Field Heterogeneities and Their Impact on Photocatalysis: Combining Optical and Kinetic Monte Carlo Simulations on the Nanoscale

Gaining insights into the working principles of photocatalysts on an atomic scale is a challenging task. The obviously high complexity of the reaction mechanism involving photoexcited electrons and holes is one reason. Another complicating aspect is that the electromagnetic field, driving photocatalysis, is not homogeneous on a nanoscale level for particle-based catalysts as it is influenced by the particle's shape and size. We present a simple model, inspired by the CO2 reduction on titania anatase, which addresses the impact of these heterogeneities on the photocatalytic kinetics by combining kinetic Monte Carlo with electromagnetic wave simulations.
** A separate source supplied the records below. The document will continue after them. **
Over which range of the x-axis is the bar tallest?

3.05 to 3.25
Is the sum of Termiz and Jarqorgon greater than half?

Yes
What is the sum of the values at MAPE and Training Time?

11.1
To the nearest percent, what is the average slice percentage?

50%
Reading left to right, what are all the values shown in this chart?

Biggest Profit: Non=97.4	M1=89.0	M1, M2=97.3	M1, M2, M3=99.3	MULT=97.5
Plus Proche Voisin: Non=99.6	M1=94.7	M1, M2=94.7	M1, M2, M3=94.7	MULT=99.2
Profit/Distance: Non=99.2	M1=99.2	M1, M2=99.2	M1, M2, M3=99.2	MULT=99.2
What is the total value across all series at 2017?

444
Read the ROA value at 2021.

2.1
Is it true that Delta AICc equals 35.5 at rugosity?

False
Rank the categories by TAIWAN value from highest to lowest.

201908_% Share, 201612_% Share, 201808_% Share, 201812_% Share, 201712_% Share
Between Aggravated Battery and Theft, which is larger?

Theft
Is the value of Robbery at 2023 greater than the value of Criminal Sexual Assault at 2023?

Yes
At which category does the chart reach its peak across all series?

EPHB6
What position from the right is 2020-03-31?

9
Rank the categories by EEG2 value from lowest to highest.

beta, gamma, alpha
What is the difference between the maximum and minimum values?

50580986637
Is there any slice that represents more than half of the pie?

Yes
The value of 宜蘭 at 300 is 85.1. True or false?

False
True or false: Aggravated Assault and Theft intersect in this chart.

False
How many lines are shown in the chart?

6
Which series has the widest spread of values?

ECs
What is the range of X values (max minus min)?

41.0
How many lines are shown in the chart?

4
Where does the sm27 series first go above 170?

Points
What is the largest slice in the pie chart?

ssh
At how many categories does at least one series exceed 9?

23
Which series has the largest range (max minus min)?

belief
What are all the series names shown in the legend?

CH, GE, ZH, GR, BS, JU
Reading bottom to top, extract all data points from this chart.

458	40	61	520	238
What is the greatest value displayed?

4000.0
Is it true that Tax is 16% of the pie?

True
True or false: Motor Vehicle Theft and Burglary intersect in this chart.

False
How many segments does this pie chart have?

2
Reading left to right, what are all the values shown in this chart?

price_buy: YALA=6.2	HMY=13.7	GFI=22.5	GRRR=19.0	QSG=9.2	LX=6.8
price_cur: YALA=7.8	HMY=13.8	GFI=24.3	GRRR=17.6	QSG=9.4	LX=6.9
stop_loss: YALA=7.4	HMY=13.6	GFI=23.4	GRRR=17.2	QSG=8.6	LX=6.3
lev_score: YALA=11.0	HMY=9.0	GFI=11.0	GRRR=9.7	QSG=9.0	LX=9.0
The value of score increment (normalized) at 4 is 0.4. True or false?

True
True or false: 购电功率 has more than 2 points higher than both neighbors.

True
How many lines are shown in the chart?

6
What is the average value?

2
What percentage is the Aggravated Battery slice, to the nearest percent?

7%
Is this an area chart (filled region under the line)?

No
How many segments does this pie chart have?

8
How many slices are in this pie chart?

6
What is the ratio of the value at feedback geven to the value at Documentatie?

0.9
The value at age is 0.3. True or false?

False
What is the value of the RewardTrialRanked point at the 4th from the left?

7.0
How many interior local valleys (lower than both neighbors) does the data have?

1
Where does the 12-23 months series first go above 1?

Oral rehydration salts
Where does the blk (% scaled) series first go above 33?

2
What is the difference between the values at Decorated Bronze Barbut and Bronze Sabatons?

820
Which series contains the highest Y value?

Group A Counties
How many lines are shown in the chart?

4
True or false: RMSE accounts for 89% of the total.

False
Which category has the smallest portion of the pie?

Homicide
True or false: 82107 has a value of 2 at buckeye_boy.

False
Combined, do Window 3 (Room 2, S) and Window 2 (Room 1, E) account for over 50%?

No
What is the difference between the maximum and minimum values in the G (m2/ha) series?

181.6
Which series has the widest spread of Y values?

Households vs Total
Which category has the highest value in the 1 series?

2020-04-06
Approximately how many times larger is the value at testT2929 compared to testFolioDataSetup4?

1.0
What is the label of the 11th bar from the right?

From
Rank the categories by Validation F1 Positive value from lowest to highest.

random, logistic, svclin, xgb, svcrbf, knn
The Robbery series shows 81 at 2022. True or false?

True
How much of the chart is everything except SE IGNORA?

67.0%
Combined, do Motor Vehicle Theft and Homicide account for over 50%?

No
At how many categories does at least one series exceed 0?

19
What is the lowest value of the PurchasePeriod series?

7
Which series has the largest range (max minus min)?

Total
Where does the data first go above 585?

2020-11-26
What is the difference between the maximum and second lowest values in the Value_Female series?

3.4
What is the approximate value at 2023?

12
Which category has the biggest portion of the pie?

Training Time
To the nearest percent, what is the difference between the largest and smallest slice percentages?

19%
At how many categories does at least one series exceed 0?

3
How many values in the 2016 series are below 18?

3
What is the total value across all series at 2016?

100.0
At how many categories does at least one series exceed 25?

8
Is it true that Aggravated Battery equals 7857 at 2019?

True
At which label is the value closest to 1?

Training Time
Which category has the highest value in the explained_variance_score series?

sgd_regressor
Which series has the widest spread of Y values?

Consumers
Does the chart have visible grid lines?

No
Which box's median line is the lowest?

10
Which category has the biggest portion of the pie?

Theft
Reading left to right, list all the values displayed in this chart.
We find that average activity and especially efficiency might differ significantly between different particles. Moreover, we find sizable variation of the catalytic activity on a single facet of a nanocrystal. Besides this quantitative heterogeneity, the coverage situation in general changes laterally on this facet, and we observe a concomitant change of the rate determining steps. This heterogeneity on all levels of photocatalytic activity is masked in experimental studies, where only the spatially averaged activity can be addressed. Microkinetic models based on experimental findings might therefore not represent the true microscopic behavior, and mechanistic conclusion drawn from these needs to be handled with care.